Professor Bruce Neal said shoppers were being bombarded with junk foods and it was little wonder we were in the midst of an obesity epidemic.
"It's a sad reflection of the state of our food industry that half of all packaged foods are essentially junk foods that we should only be eating occasionally," he said.
"We have to find a way to make junk food less profitable. Because what works for the industry's bottom line is a disaster for the nation's waistline.
"Industry tell us it's all about personal choice and free will. But, Australians haven't chosen to be obese - they're obese because selling cheap, unhealthy food everywhere, all the time, is how industry profits are maximised."
Professor Neal said we needed to work with government to find a balance between supporting industry, while also looking after our health.

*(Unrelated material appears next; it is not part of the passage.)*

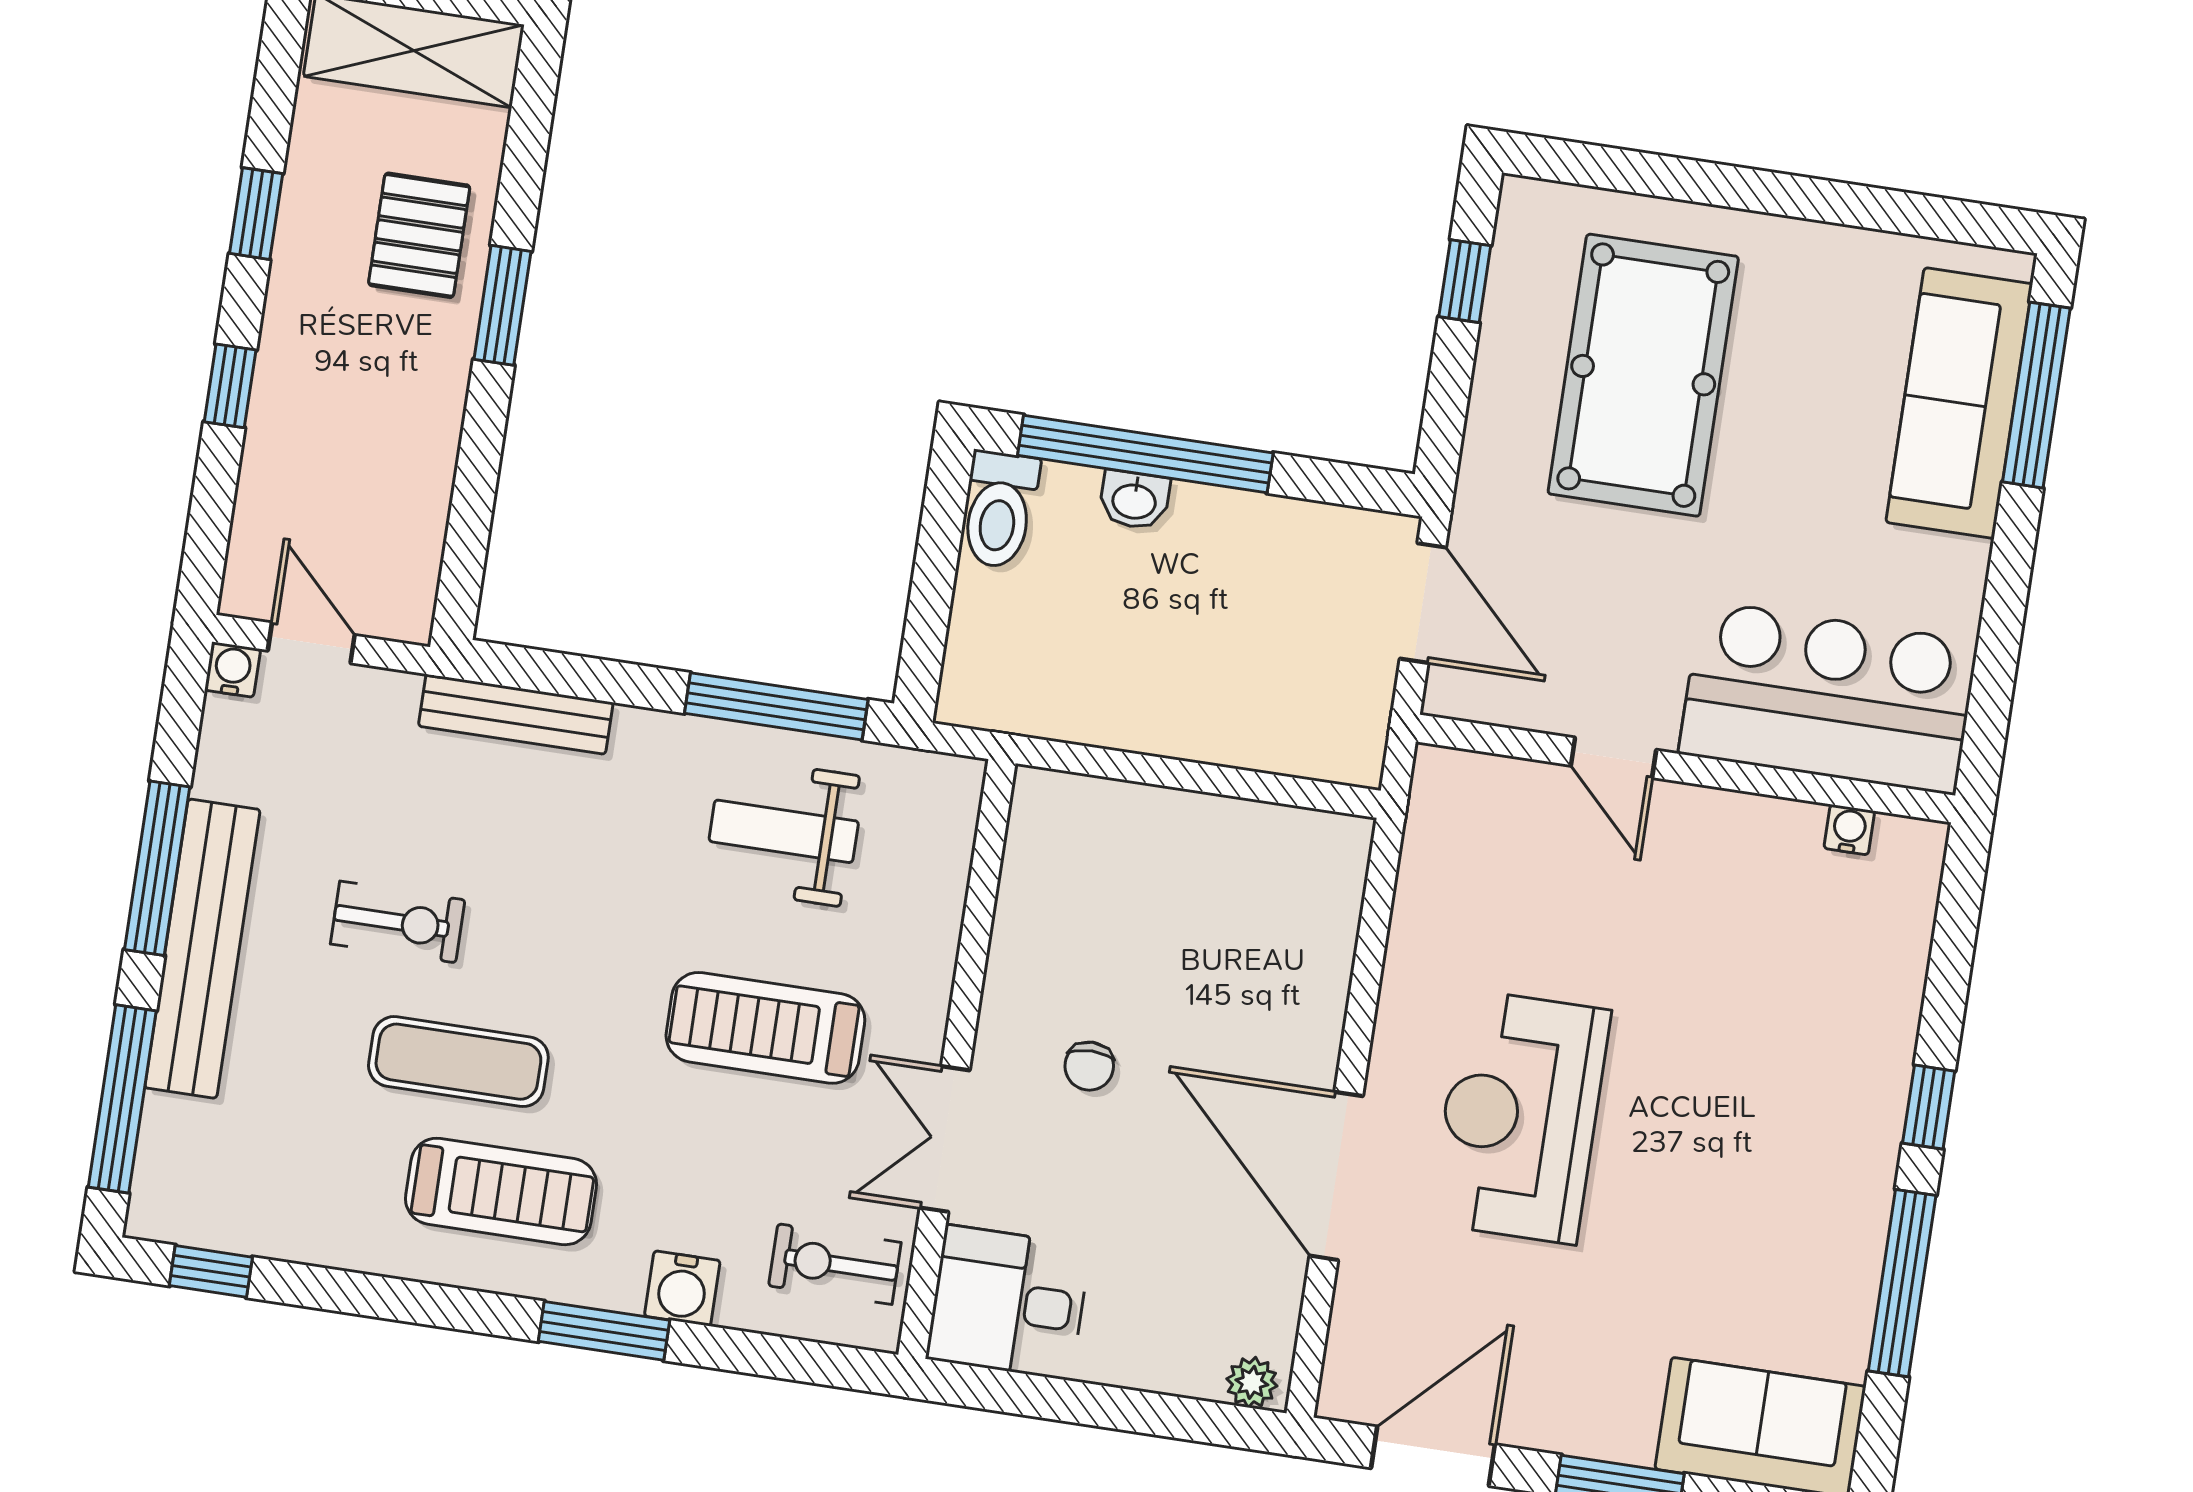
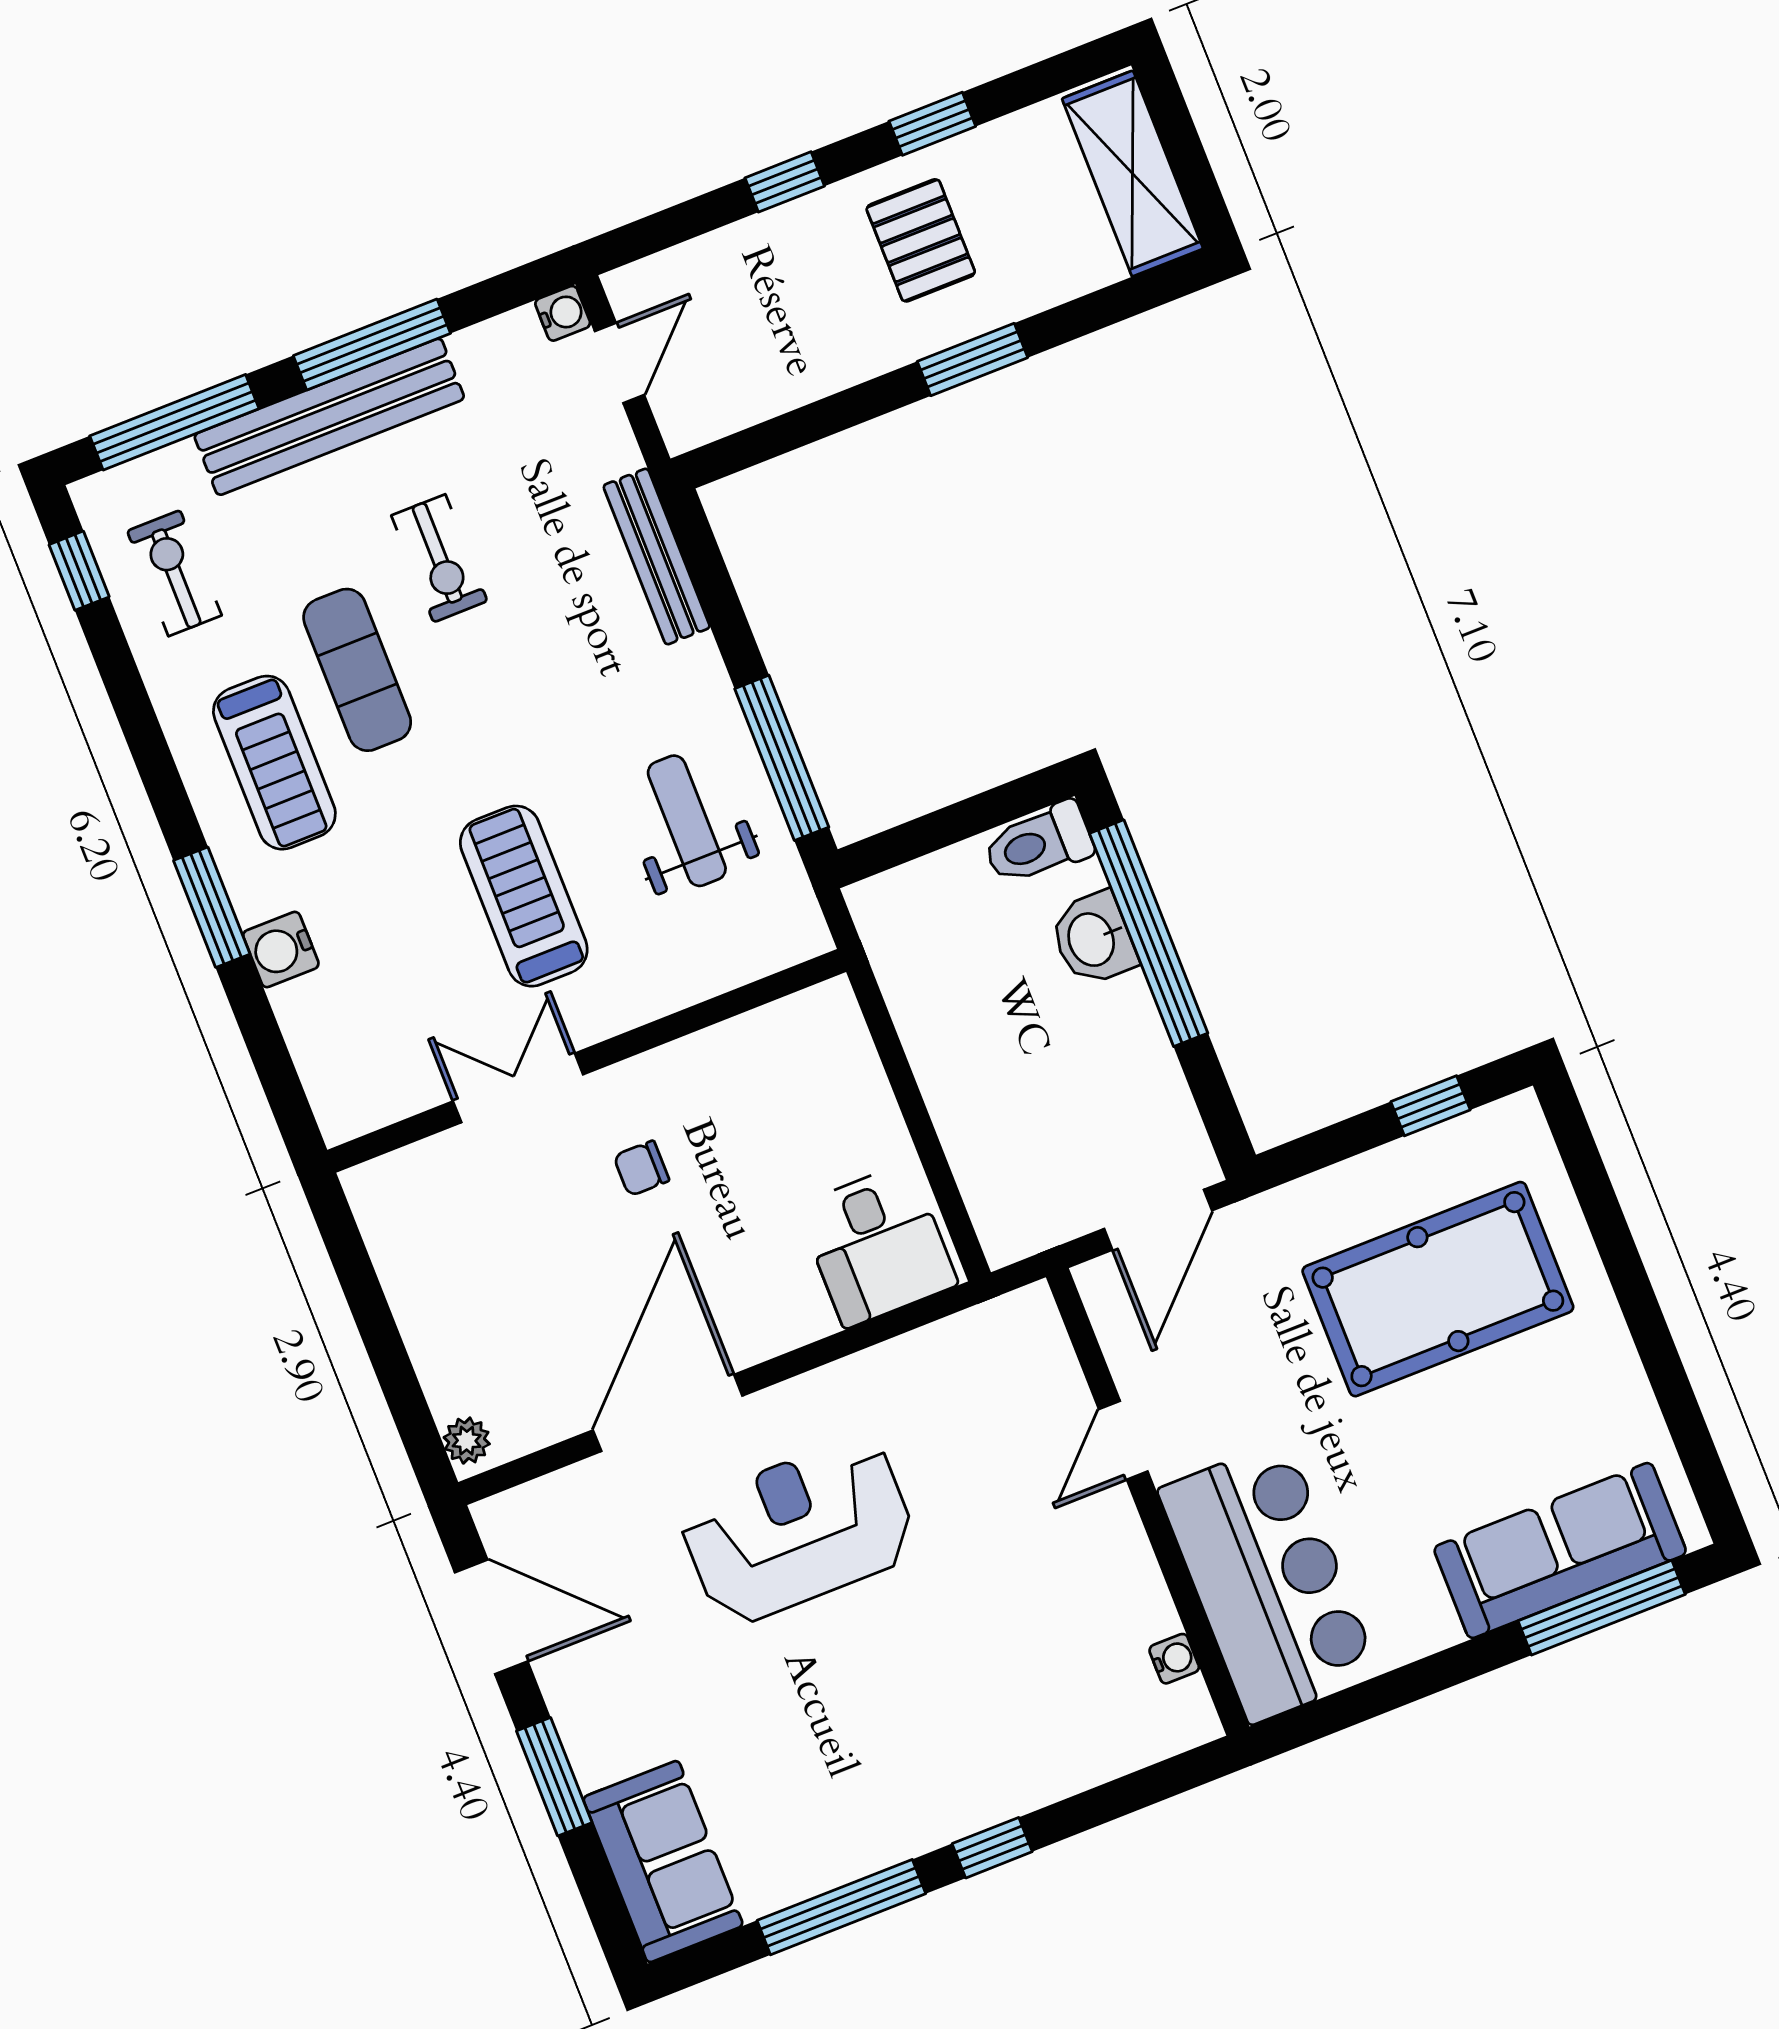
pallet: (419, 235) -> (921, 240), moved, turned 90
washbasin: (1134, 500) -> (1093, 939), width x1.38, depth x1.45
exercise bike: (835, 1264) -> (174, 573), moved
desk: (1008, 1302) -> (877, 1245), moved, turned 180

"This doesn't mean putting people out of business," he said.
"It's just a matter of nudging choices back towards healthier options - more fresh fruit and veg in the aisles, better labelling so people know what to choose and checkout counters without the junk food.
"We also need manufacturers to stop adding so much salt, sugar and harmful fat during processing."
The Australian Healthy Food Partnership is currently developing updated salt, fat and sugar targets.
It is hoped the latest research could be used to help identify key product categories where public health action is most needed.
"We found that just half of packaged foods had targets for salt reduction and a good third of these hadn't met them," Ms Crino said.
"And less than one per cent of all packaged foods items had to meet any saturated fat targets. There is a clear gap where public health intervention is required."